There are many more highlighters out there, google is your friend.
Enjoy the shiny colors!
The Hacker said on Fri Dec 14 11:54:02 +0000 2007 | permalink
Tagged: ruby rails gem geocoding google
Google-Geocode Gem Woe's
While using the very cool google-geocode gem for ruby, I ran into a small (read: big) problem.
Do a search for “Trinidad” by itself and you get something like:
Communication error: #<REXML::ParseException: Missing end tag for 'AdministrativeAreaName' (got "AdministrativeArea")
The problem lies not in the gem but in ruby’s REXML and how it deals with the xml google sends back. This only happens when international characters are involved.

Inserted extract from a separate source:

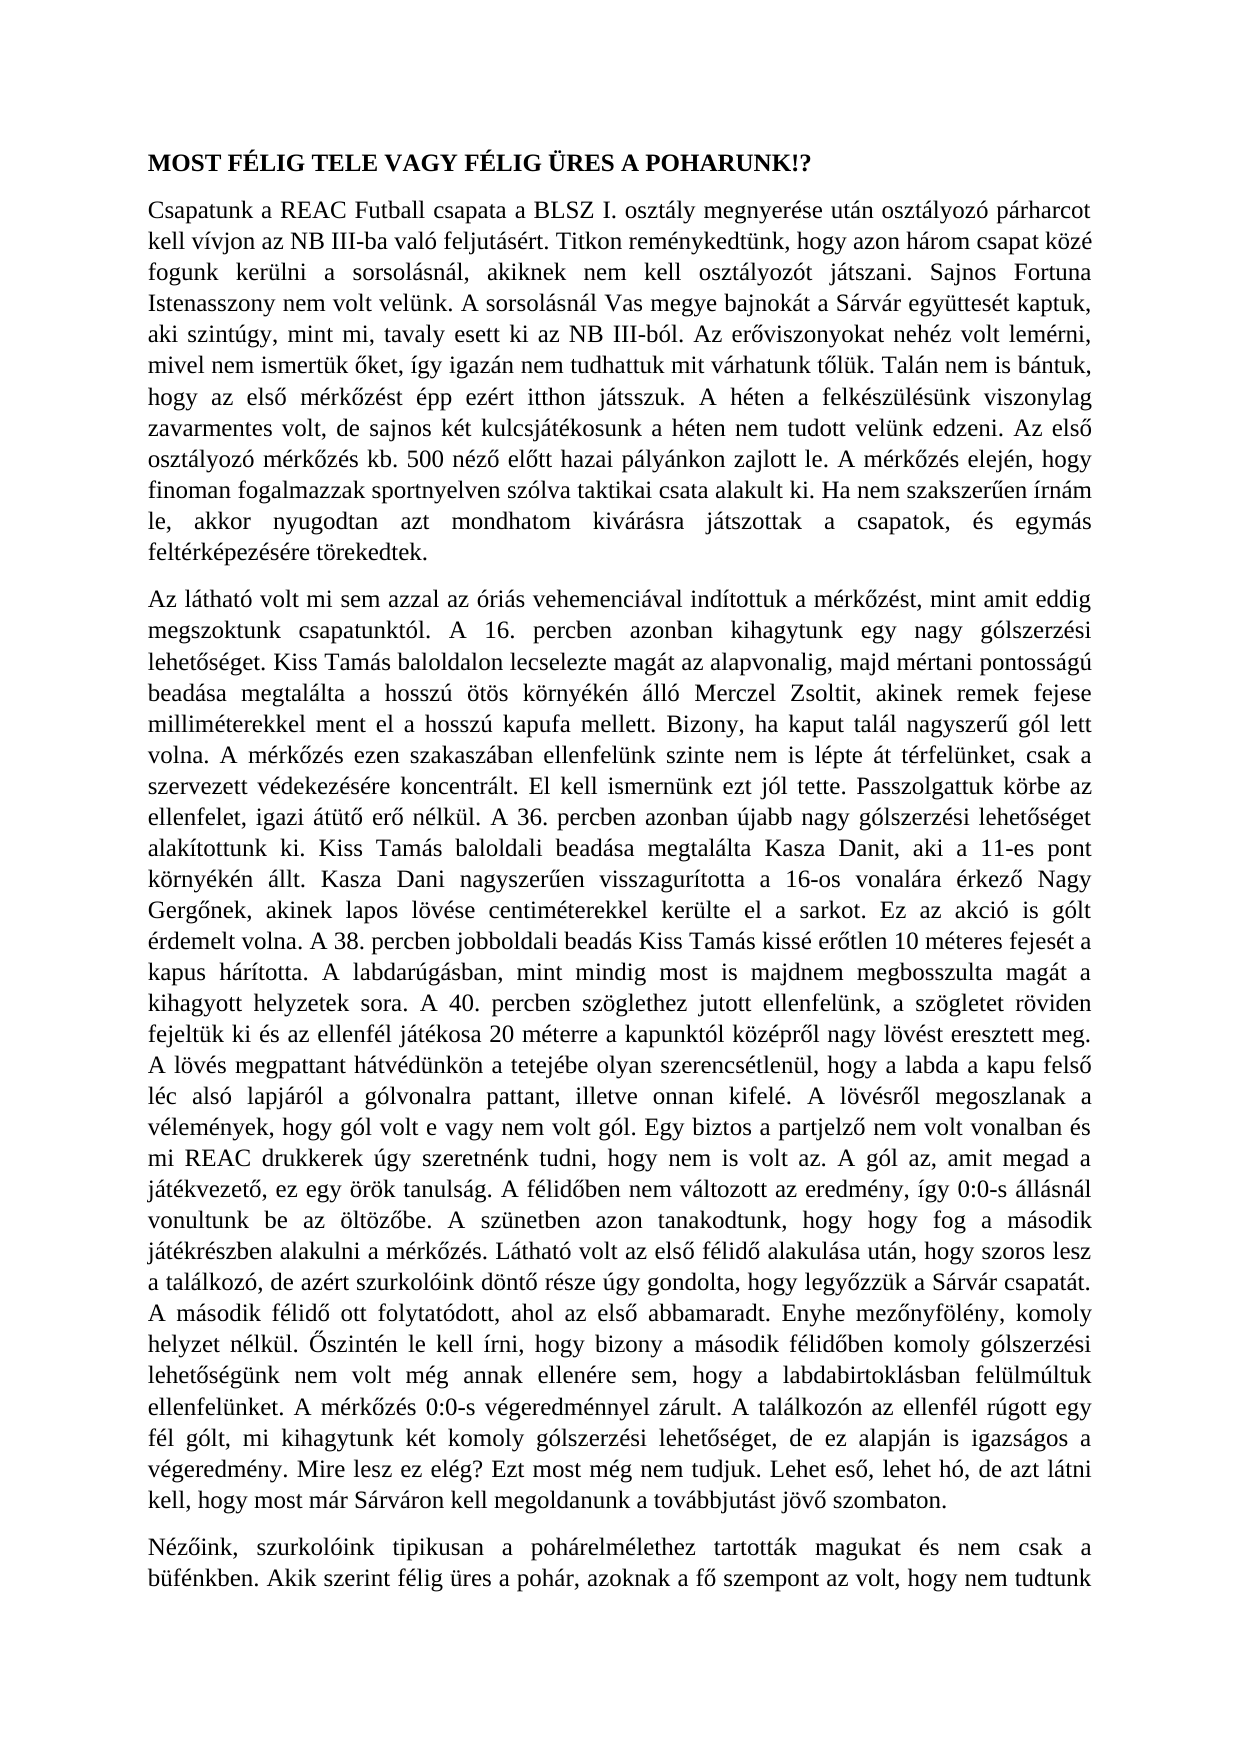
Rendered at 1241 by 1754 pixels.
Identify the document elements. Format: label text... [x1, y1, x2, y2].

After doing a little googling I saw a patch for rexml which I changed into a monkey patch for google-geocodes helper library rc-rest.
This monkey patch will solve all your accent mark woe’s.
class RCRest
def get(method, params = {})
url = make_url method, params
url.open do |xml|
body = xml.read
res = REXML::Document.new Iconv.conv("UTF-8//Ignore", 'UTF-8', body)
check_error res
return parse_response(res)
end
rescue IOError, SystemCallError, SocketError, Timeout::Error,
REXML::ParseException => e
raise CommunicationError.new(e)
rescue OpenURI::HTTPError => e
begin
xml = REXML::Document.new e.io.read
check_error xml
rescue REXML::ParseException => e
end
new_e = CommunicationError.new e
new_e.message << "\n\nunhandled error:\n#{xml.to_s}"
raise new_e
end
end
The magical change is the inclusion of Iconv to make REXML happy.